Salió al pasillo y cerró la puerta.
Aguardé largo tiempo. Finalmente, llamé a conserjería.
—Botones —pedí.
Cuando llegó el muchacho, escribí en el bloc que fuese a la papelería y adquiriese una bolsa de plástico y un rollo de cinta adhesiva. Cuando volvió, cogí lo pedido y cerré la puerta.

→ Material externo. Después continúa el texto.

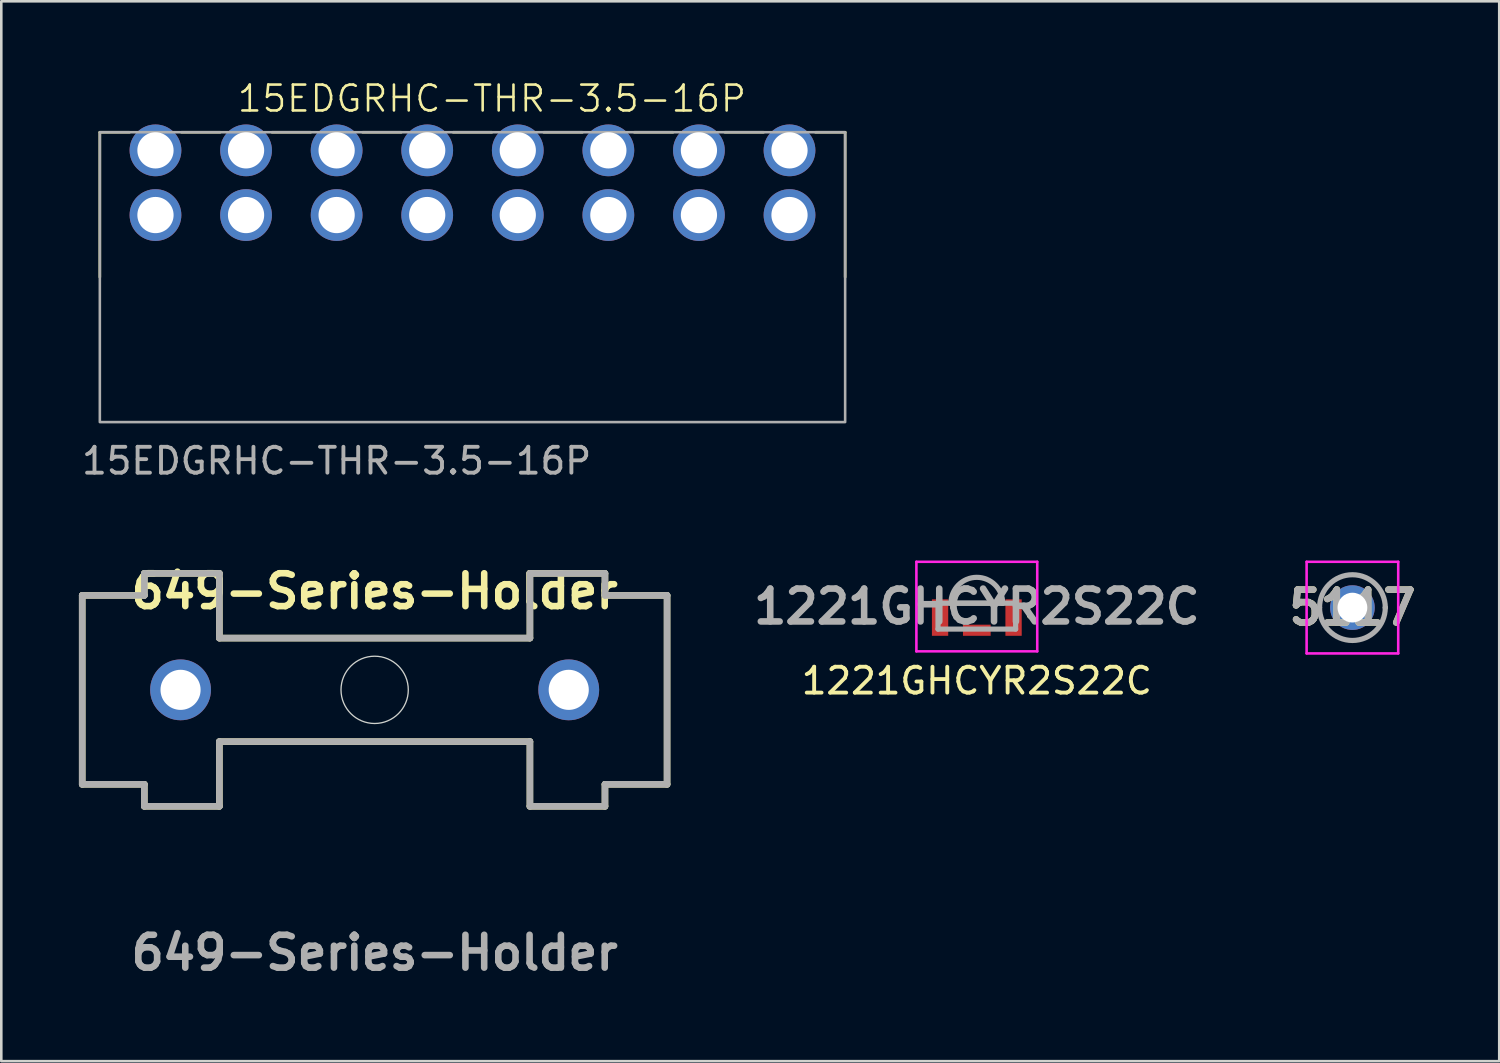
<source format=kicad_pcb>
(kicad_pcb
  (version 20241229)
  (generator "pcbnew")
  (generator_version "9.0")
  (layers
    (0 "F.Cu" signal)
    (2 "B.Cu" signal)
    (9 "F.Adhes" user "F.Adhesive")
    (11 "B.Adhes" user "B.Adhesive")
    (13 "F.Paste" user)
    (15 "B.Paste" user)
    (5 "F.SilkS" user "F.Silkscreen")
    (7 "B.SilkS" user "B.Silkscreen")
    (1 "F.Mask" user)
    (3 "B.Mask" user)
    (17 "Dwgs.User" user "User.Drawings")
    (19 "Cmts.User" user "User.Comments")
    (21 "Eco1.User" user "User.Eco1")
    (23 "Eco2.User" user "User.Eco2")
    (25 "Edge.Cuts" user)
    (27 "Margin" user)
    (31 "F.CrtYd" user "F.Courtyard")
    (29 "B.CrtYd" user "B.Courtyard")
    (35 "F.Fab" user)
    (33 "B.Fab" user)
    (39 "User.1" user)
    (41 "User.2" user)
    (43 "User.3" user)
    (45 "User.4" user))
  (footprint "649-Series-Holder"
    (layer "F.Cu")
    (at 11.427 23.607)
    (property "Reference" "649-Series-Holder" (at 0 -3.81 0) (layer "F.SilkS") (effects (font (size 1.27 1.27) (thickness 0.254))))
    (attr through_hole)
    (fp_line (start -11.3 -3.65) (end -11.3 3.65) (stroke (width 0.254) (type solid)) (layer "F.SilkS"))
    (fp_line (start -11.3 3.65) (end -8.9 3.65) (stroke (width 0.254) (type solid)) (layer "F.SilkS"))
    (fp_line (start -8.9 -4.5) (end -8.9 -3.65) (stroke (width 0.254) (type solid)) (layer "F.SilkS"))
    (fp_line (start -8.9 -3.65) (end -11.3 -3.65) (stroke (width 0.254) (type solid)) (layer "F.SilkS"))
    (fp_line (start -8.9 3.65) (end -8.9 4.5) (stroke (width 0.254) (type solid)) (layer "F.SilkS"))
    (fp_line (start -8.9 4.5) (end -6 4.5) (stroke (width 0.254) (type solid)) (layer "F.SilkS"))
    (fp_line (start -6 -4.5) (end -8.9 -4.5) (stroke (width 0.254) (type solid)) (layer "F.SilkS"))
    (fp_line (start -6 -2) (end -6 -4.5) (stroke (width 0.254) (type solid)) (layer "F.SilkS"))
    (fp_line (start -6 2) (end 6 2) (stroke (width 0.254) (type solid)) (layer "F.SilkS"))
    (fp_line (start -6 4.5) (end -6 2) (stroke (width 0.254) (type solid)) (layer "F.SilkS"))
    (fp_line (start 6 -4.5) (end 6 -2) (stroke (width 0.254) (type solid)) (layer "F.SilkS"))
    (fp_line (start 6 -2) (end -6 -2) (stroke (width 0.254) (type solid)) (layer "F.SilkS"))
    (fp_line (start 6 2) (end 6 4.5) (stroke (width 0.254) (type solid)) (layer "F.SilkS"))
    (fp_line (start 6 4.5) (end 8.9 4.5) (stroke (width 0.254) (type solid)) (layer "F.SilkS"))
    (fp_line (start 8.9 -4.5) (end 6 -4.5) (stroke (width 0.254) (type solid)) (layer "F.SilkS"))
    (fp_line (start 8.9 -3.65) (end 8.9 -4.5) (stroke (width 0.254) (type solid)) (layer "F.SilkS"))
    (fp_line (start 8.9 3.65) (end 11.3 3.65) (stroke (width 0.254) (type solid)) (layer "F.SilkS"))
    (fp_line (start 8.9 4.5) (end 8.9 3.65) (stroke (width 0.254) (type solid)) (layer "F.SilkS"))
    (fp_line (start 11.3 -3.65) (end 8.9 -3.65) (stroke (width 0.254) (type solid)) (layer "F.SilkS"))
    (fp_line (start 11.3 3.65) (end 11.3 -3.65) (stroke (width 0.254) (type solid)) (layer "F.SilkS"))
    (fp_circle (center 0 0) (end 1.3 0) (stroke (width 0.05) (type default)) (fill no) (layer "Edge.Cuts"))
    (fp_line (start -11.3 3.65) (end -11.3 -3.65) (stroke (width 0.254) (type solid)) (layer "F.Fab"))
    (fp_line (start -8.9 -4.5) (end -8.9 -3.65) (stroke (width 0.254) (type solid)) (layer "F.Fab"))
    (fp_line (start -8.9 -4.5) (end -6 -4.5) (stroke (width 0.254) (type solid)) (layer "F.Fab"))
    (fp_line (start -8.9 -3.65) (end -11.3 -3.65) (stroke (width 0.254) (type solid)) (layer "F.Fab"))
    (fp_line (start -8.9 3.65) (end -11.3 3.65) (stroke (width 0.254) (type solid)) (layer "F.Fab"))
    (fp_line (start -8.9 3.65) (end -8.9 4.5) (stroke (width 0.254) (type solid)) (layer "F.Fab"))
    (fp_line (start -8.9 4.5) (end -6 4.5) (stroke (width 0.254) (type solid)) (layer "F.Fab"))
    (fp_line (start -6 -4.5) (end -6 -2) (stroke (width 0.254) (type solid)) (layer "F.Fab"))
    (fp_line (start -6 -2) (end 6 -2) (stroke (width 0.254) (type solid)) (layer "F.Fab"))
    (fp_line (start -6 2) (end -6 4.5) (stroke (width 0.254) (type solid)) (layer "F.Fab"))
    (fp_line (start -6 2) (end 6 2) (stroke (width 0.254) (type solid)) (layer "F.Fab"))
    (fp_line (start 6 -2) (end 6 -4.5) (stroke (width 0.254) (type solid)) (layer "F.Fab"))
    (fp_line (start 6 4.5) (end 6 2) (stroke (width 0.254) (type solid)) (layer "F.Fab"))
    (fp_line (start 8.9 -4.5) (end 6 -4.5) (stroke (width 0.254) (type solid)) (layer "F.Fab"))
    (fp_line (start 8.9 -3.65) (end 8.9 -4.5) (stroke (width 0.254) (type solid)) (layer "F.Fab"))
    (fp_line (start 8.9 -3.65) (end 11.3 -3.65) (stroke (width 0.254) (type solid)) (layer "F.Fab"))
    (fp_line (start 8.9 3.65) (end 11.3 3.65) (stroke (width 0.254) (type solid)) (layer "F.Fab"))
    (fp_line (start 8.9 4.5) (end 6 4.5) (stroke (width 0.254) (type solid)) (layer "F.Fab"))
    (fp_line (start 8.9 4.5) (end 8.9 3.65) (stroke (width 0.254) (type solid)) (layer "F.Fab"))
    (fp_line (start 11.3 -3.65) (end 11.3 3.65) (stroke (width 0.254) (type solid)) (layer "F.Fab"))
    (fp_text user "${REFERENCE}" (at 0 10.16 0) (layer "F.Fab") (effects (font (size 1.27 1.27) (thickness 0.254))))
    (pad "1" thru_hole circle (at -7.5 0) (size 2.35 2.35) (drill 1.55) (layers "*.Cu" "*.Mask"))
    (pad "2" thru_hole circle (at 7.5 0) (size 2.35 2.35) (drill 1.55) (layers "*.Cu" "*.Mask")))
  (footprint "5117"
    (layer "F.Cu")
    (at 49.21 20.429)
    (property "Reference" "5117" (at 0 0 0) (layer "F.SilkS") (effects (font (size 1.27 1.27) (thickness 0.254))))
    (attr through_hole)
    (fp_line (start -1.27 0) (end -1.27 0) (stroke (width 0.1) (type solid)) (layer "F.SilkS"))
    (fp_line (start 1.27 0) (end 1.27 0) (stroke (width 0.1) (type solid)) (layer "F.SilkS"))
    (fp_arc (start -1.27 0) (mid 0 -1.27) (end 1.27 0) (stroke (width 0.1) (type solid)) (layer "F.SilkS"))
    (fp_arc (start 1.27 0) (mid 0 1.27) (end -1.27 0) (stroke (width 0.1) (type solid)) (layer "F.SilkS"))
    (fp_line (start -1.77 -1.77) (end 1.77 -1.77) (stroke (width 0.1) (type solid)) (layer "F.CrtYd"))
    (fp_line (start -1.77 1.77) (end -1.77 -1.77) (stroke (width 0.1) (type solid)) (layer "F.CrtYd"))
    (fp_line (start 1.77 -1.77) (end 1.77 1.77) (stroke (width 0.1) (type solid)) (layer "F.CrtYd"))
    (fp_line (start 1.77 1.77) (end -1.77 1.77) (stroke (width 0.1) (type solid)) (layer "F.CrtYd"))
    (fp_line (start -1.27 0) (end -1.27 0) (stroke (width 0.2) (type solid)) (layer "F.Fab"))
    (fp_line (start 1.27 0) (end 1.27 0) (stroke (width 0.2) (type solid)) (layer "F.Fab"))
    (fp_arc (start -1.27 0) (mid 0 -1.27) (end 1.27 0) (stroke (width 0.2) (type solid)) (layer "F.Fab"))
    (fp_arc (start 1.27 0) (mid 0 1.27) (end -1.27 0) (stroke (width 0.2) (type solid)) (layer "F.Fab"))
    (fp_text user "${REFERENCE}" (at 0 0 0) (layer "F.Fab") (effects (font (size 1.27 1.27) (thickness 0.254))))
    (pad "1" thru_hole circle (at 0 0) (size 1.725 1.725) (drill 1.15) (layers "*.Cu" "*.Mask")))
  (footprint "1221GHCYR2S22C"
    (layer "F.Cu")
    (at 34.696 20.259)
    (property "Reference" "1221GHCYR2S22C" (at 0 3 0) (layer "F.SilkS") (effects (font (size 1 1) (thickness 0.15))))
    (attr smd)
    (fp_line (start -0.75 0) (end 0.75 0) (stroke (width 0.1) (type solid)) (layer "F.SilkS"))
    (fp_line (start 2 0.5) (end 2 0.5) (stroke (width 0.1) (type solid)) (layer "F.SilkS"))
    (fp_line (start 2.1 0.5) (end 2.1 0.5) (stroke (width 0.1) (type solid)) (layer "F.SilkS"))
    (fp_arc (start 2 0.5) (mid 2.05 0.45) (end 2.1 0.5) (stroke (width 0.1) (type solid)) (layer "F.SilkS"))
    (fp_arc (start 2.1 0.5) (mid 2.05 0.55) (end 2 0.5) (stroke (width 0.1) (type solid)) (layer "F.SilkS"))
    (fp_line (start -2.335 -1.6) (end 2.335 -1.6) (stroke (width 0.1) (type solid)) (layer "F.CrtYd"))
    (fp_line (start -2.335 1.86) (end -2.335 -1.6) (stroke (width 0.1) (type solid)) (layer "F.CrtYd"))
    (fp_line (start 2.335 -1.6) (end 2.335 1.86) (stroke (width 0.1) (type solid)) (layer "F.CrtYd"))
    (fp_line (start 2.335 1.86) (end -2.335 1.86) (stroke (width 0.1) (type solid)) (layer "F.CrtYd"))
    (fp_line (start -1.5 0) (end 1.5 0) (stroke (width 0.2) (type solid)) (layer "F.Fab"))
    (fp_line (start -1.5 1) (end -1.5 0) (stroke (width 0.2) (type solid)) (layer "F.Fab"))
    (fp_line (start -1 0) (end 1 0) (stroke (width 0.2) (type solid)) (layer "F.Fab"))
    (fp_line (start 1 0) (end 1 0) (stroke (width 0.2) (type solid)) (layer "F.Fab"))
    (fp_line (start 1.5 0) (end 1.5 1) (stroke (width 0.2) (type solid)) (layer "F.Fab"))
    (fp_line (start 1.5 1) (end -1.5 1) (stroke (width 0.2) (type solid)) (layer "F.Fab"))
    (fp_arc (start -1 0) (mid 0 -1) (end 1 0) (stroke (width 0.2) (type solid)) (layer "F.Fab"))
    (fp_text user "${REFERENCE}" (at 0 0.13 0) (layer "F.Fab") (effects (font (size 1.27 1.27) (thickness 0.254))))
    (pad "1" smd rect (at 1.42 0.555) (size 0.63 1.41) (layers "F.Cu" "F.Mask" "F.Paste"))
    (pad "2" smd rect (at -1.42 0.555) (size 0.63 1.41) (layers "F.Cu" "F.Mask" "F.Paste"))
    (pad "3" smd rect (at 0 1.045 90) (size 0.43 1.07) (layers "F.Cu" "F.Mask" "F.Paste")))
  (footprint "15EDGRHC-THR-3.5-16P"
    (layer "F.Cu")
    (at 9.958 2.76)
    (property "Reference" "15EDGRHC-THR-3.5-16P" (at 6 -2 0) (unlocked yes) (layer "F.SilkS") (effects (font (size 1 1) (thickness 0.1))))
    (attr through_hole)
    (fp_line (start -9.15 -0.7) (end -8 -0.7) (stroke (width 0.1) (type default)) (layer "F.SilkS"))
    (fp_line (start -9.15 4.9) (end -9.15 -0.7) (stroke (width 0.1) (type default)) (layer "F.SilkS"))
    (fp_line (start -6 -0.7) (end -4.5 -0.7) (stroke (width 0.1) (type default)) (layer "F.SilkS"))
    (fp_line (start -2.5 -0.7) (end -1 -0.7) (stroke (width 0.1) (type default)) (layer "F.SilkS"))
    (fp_line (start 1 -0.7) (end 2.5 -0.7) (stroke (width 0.1) (type default)) (layer "F.SilkS"))
    (fp_line (start 4.5 -0.7) (end 6 -0.7) (stroke (width 0.1) (type default)) (layer "F.SilkS"))
    (fp_line (start 8 -0.7) (end 9.5 -0.7) (stroke (width 0.1) (type default)) (layer "F.SilkS"))
    (fp_line (start 11.5 -0.7) (end 13 -0.7) (stroke (width 0.1) (type default)) (layer "F.SilkS"))
    (fp_line (start 15 -0.7) (end 16.5 -0.7) (stroke (width 0.1) (type default)) (layer "F.SilkS"))
    (fp_line (start 18.5 -0.7) (end 19.65 -0.7) (stroke (width 0.1) (type default)) (layer "F.SilkS"))
    (fp_line (start 19.65 -0.7) (end 19.65 4.9) (stroke (width 0.1) (type default)) (layer "F.SilkS"))
    (fp_rect (start -9.15 -0.7) (end 19.65 10.5) (stroke (width 0.1) (type default)) (fill no) (layer "F.Fab"))
    (fp_text user "${REFERENCE}" (at 0 12 0) (unlocked yes) (layer "F.Fab") (effects (font (size 1 1) (thickness 0.15))))
    (pad "1" thru_hole circle (at -7 0) (size 2 2) (drill 1.4) (layers "*.Cu" "*.Mask"))
    (pad "2" thru_hole circle (at -3.5 0) (size 2 2) (drill 1.4) (layers "*.Cu" "*.Mask"))
    (pad "3" thru_hole circle (at 0 0) (size 2 2) (drill 1.4) (layers "*.Cu" "*.Mask"))
    (pad "4" thru_hole circle (at 3.5 0) (size 2 2) (drill 1.4) (layers "*.Cu" "*.Mask"))
    (pad "5" thru_hole circle (at 7 0) (size 2 2) (drill 1.4) (layers "*.Cu" "*.Mask"))
    (pad "6" thru_hole circle (at 10.5 0) (size 2 2) (drill 1.4) (layers "*.Cu" "*.Mask"))
    (pad "7" thru_hole circle (at 14 0) (size 2 2) (drill 1.4) (layers "*.Cu" "*.Mask"))
    (pad "8" thru_hole circle (at 17.5 0) (size 2 2) (drill 1.4) (layers "*.Cu" "*.Mask"))
    (pad "9" thru_hole circle (at -7 2.5) (size 2 2) (drill 1.4) (layers "*.Cu" "*.Mask"))
    (pad "10" thru_hole circle (at -3.5 2.5) (size 2 2) (drill 1.4) (layers "*.Cu" "*.Mask"))
    (pad "11" thru_hole circle (at 0 2.5) (size 2 2) (drill 1.4) (layers "*.Cu" "*.Mask"))
    (pad "12" thru_hole circle (at 3.5 2.5) (size 2 2) (drill 1.4) (layers "*.Cu" "*.Mask"))
    (pad "13" thru_hole circle (at 7 2.5) (size 2 2) (drill 1.4) (layers "*.Cu" "*.Mask"))
    (pad "14" thru_hole circle (at 10.5 2.5) (size 2 2) (drill 1.4) (layers "*.Cu" "*.Mask"))
    (pad "15" thru_hole circle (at 14 2.5) (size 2 2) (drill 1.4) (layers "*.Cu" "*.Mask"))
    (pad "16" thru_hole circle (at 17.5 2.5) (size 2 2) (drill 1.4) (layers "*.Cu" "*.Mask")))
  (gr_rect
    (start -3 -3)
    (end 54.883 37.956)
    (stroke (width 0.1) (type default))
    (fill no)
    (layer "Edge.Cuts")))
</source>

Puse en la bolsa todos los billetes, excepto uno, de los hallados en la caja de seguridad, así como la llave, el revólver, los documentos y papeles de Rosemary y los de Amar. La bolsa era impermeable, y la sellé cuidadosamente con la cinta adhesiva. Fuera de mi ventana había un par de ganchos mohosos separados entre sí por medio metro, clavados a la pared del edificio, a cada lado del marco de la ventana. Esos ganchos, en algún día ya olvidados por el Hotel Arena, los habían usado para sus cinturones de seguridad unos limpiacristales. Colgué la bolsa, atándola cuidadosamente, en uno de los ganchos, y cerré la ventana. Nadie podía divisarla, pues mi habitación estaba situada al fondo del edificio. Aunque Santini registrase la habitación en mi ausencia, no encontraría la bolsa colgada fuera.
El policía, en su conversación, me había revelado cierta fase de mi existencia pasada. No creía que él se hubiese dado todavía cuenta de la importancia de su descubrimiento, pero yo sí.